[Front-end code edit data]

--

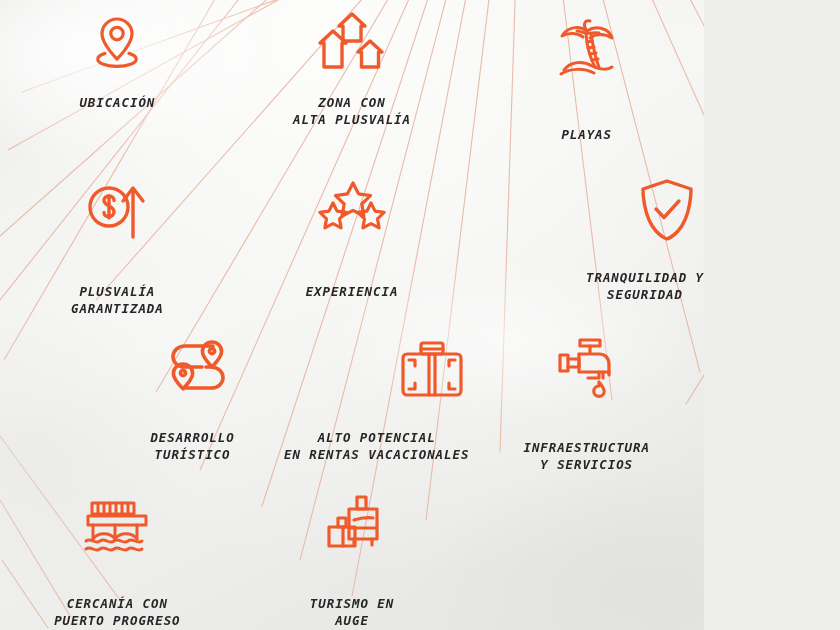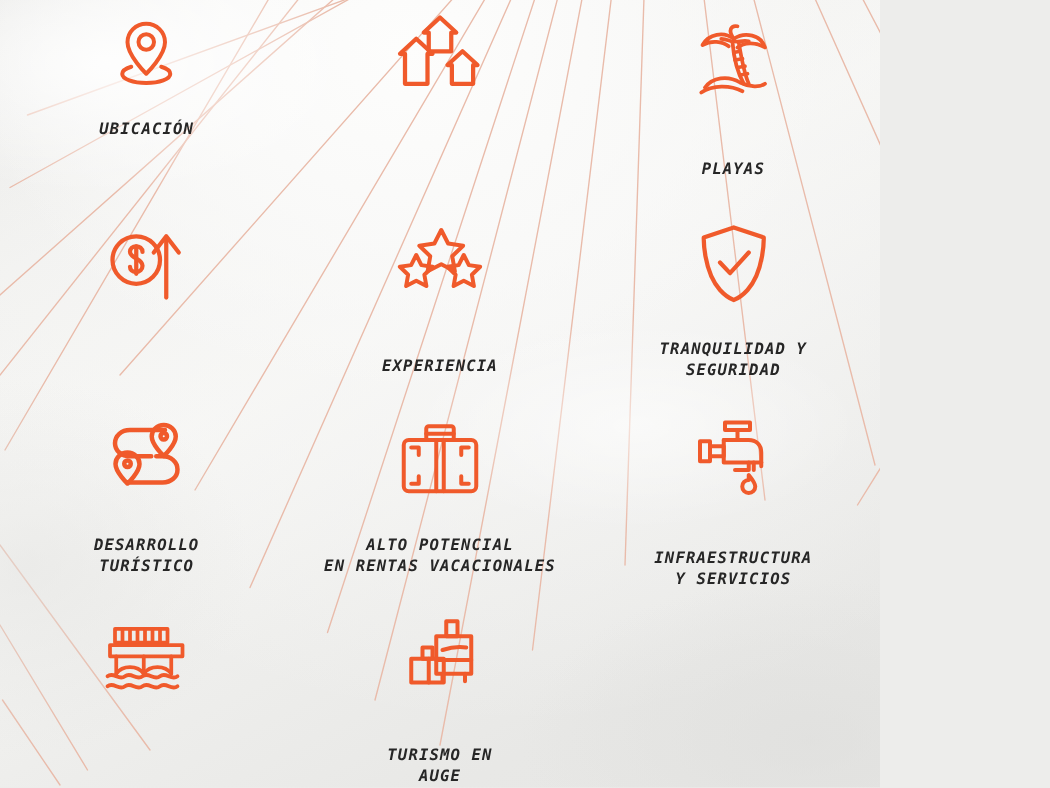--- a/index.html
+++ b/index.html
@@ -124,6 +124,8 @@
           <path d="M51 30 L63 41 L59.5 41 L59.5 56 L42.5 56 L42.5 41 L39 41 Z"></path>
         </svg>
       </div>
+      <div class="label">ZONA CON
+ALTA PLUSVALÍA</div>
     </div>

--

[Directive] Pictures are to be left out; repeat all the remaining data exactly.

[Response to this task]
--- a/index.html
+++ b/index.html
@@ -124,6 +124,8 @@
           <path d="M51 30 L63 41 L59.5 41 L59.5 56 L42.5 56 L42.5 41 L39 41 Z"></path>
         </svg>
       </div>
+      <div class="label">ZONA CON
+ALTA PLUSVALÍA</div>
     </div>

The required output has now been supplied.